ZDF statt ARD

ZDF statt ARD

Boris Palmer: Erst die Fakten, dann die Moral

In unserem Unternehmen haben wir einen Slogan: ZDF (Zahlen, Daten, Fakten) statt ARD (Alle reden darüber). Da war es für mich klar, dass ich das Buch unseres Oberbürgermeisters unbedingt lesen musste.

Die Beschreibung der Wirklichkeit ist schwer

Für Kurt Schumacher beginnt die Politik mit dem Betrachten der Wirklichkeit. Daran orientiert sich Palmer und beschreibt in zehn Kapiteln zehn Themen, die ihm am Herzen liegen. Angefangen vom bezahlbaren Wohnraum über Energiewende und Sicherheit bis hin zum Klimawandel.

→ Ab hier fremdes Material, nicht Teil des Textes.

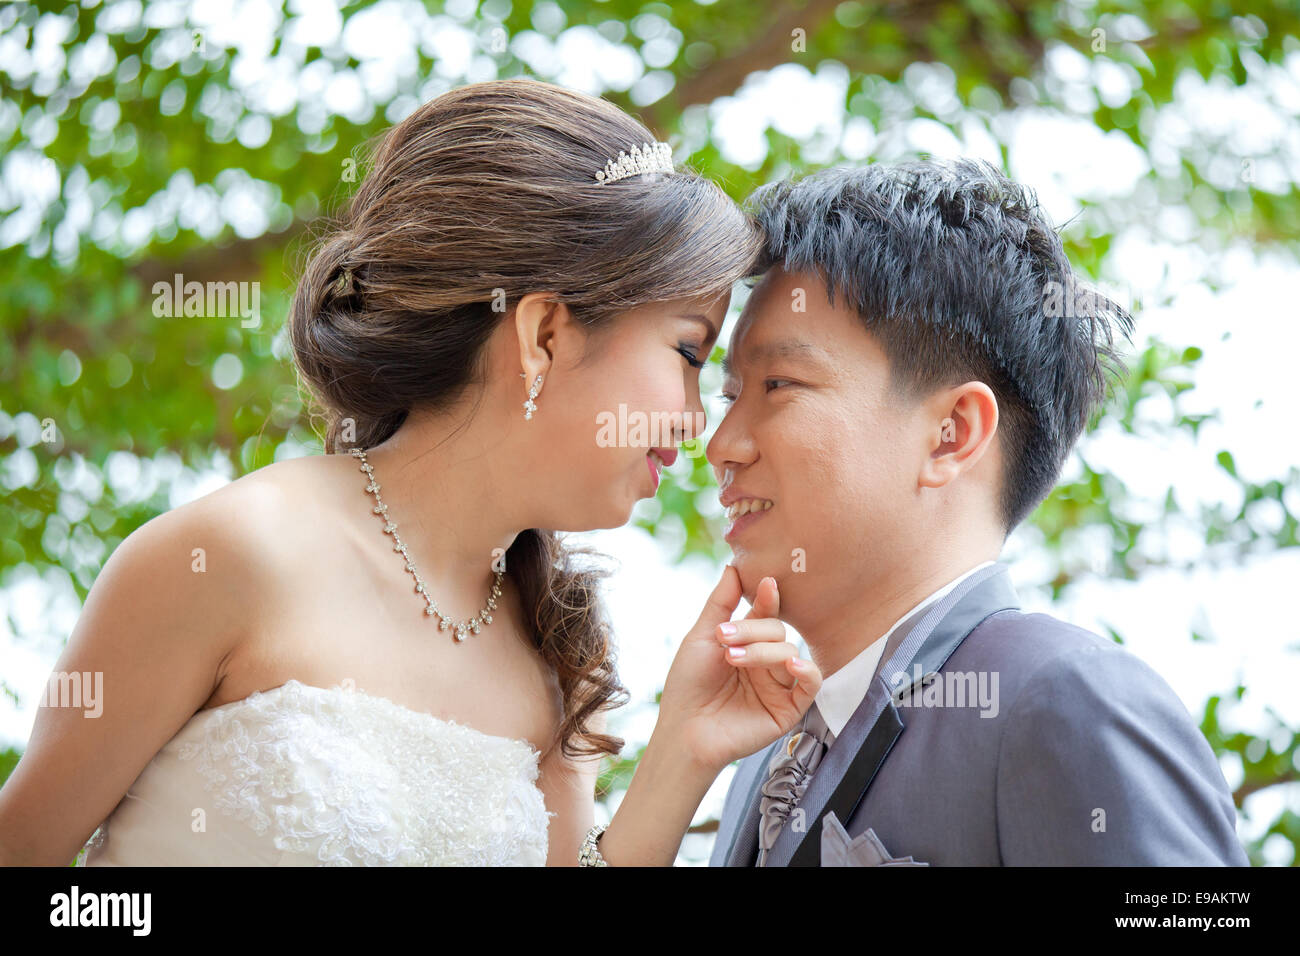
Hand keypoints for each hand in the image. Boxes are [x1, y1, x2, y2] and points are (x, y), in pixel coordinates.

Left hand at [656, 565, 821, 772]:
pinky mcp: (789, 708)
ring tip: (731, 659)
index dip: (767, 598)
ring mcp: (779, 685)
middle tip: (724, 641)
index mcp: (748, 643)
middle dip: (752, 631)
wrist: (684, 729)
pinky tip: (790, 664)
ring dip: (762, 651)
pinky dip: (806, 670)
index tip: (765, 583)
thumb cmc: (688, 685)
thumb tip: (734, 565)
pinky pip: (811, 684)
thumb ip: (721, 603)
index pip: (766, 613)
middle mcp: (766, 662)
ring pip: (790, 652)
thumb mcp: (701, 637)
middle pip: (778, 631)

Beim Betrachten der Wirklichkeit macht es sich Palmer nicht leicht. Man merkt der ausführlichen Faktendarstellung an, dass er sich in die Themen fachkundig eingearbeitet hat, bevor er sich eine Meinung zum Themengebiet erlaubt. Klar ist es für den Leser schwer festzustellen, ob die Themen auch wirklich faktenorientiert von ihm dargestellt sind. Im Zweifel bietet er aber genügend weiterführende Hinweise, um sich selbst in die Faktenlage vertiefen zu können.

Fakten und dann?

Spannend finde ich den Schritt, was nach der Faktendarstellung folgt. Hier beschreibt Palmer immer wieder sein persönliches Erleben. Mit welcher Wut er sich z.B. mit Tierversuchsgegnern konfrontiert sah, sodass eine Verständigung über die Faktenlage überhaupt nicht mehr möglich war.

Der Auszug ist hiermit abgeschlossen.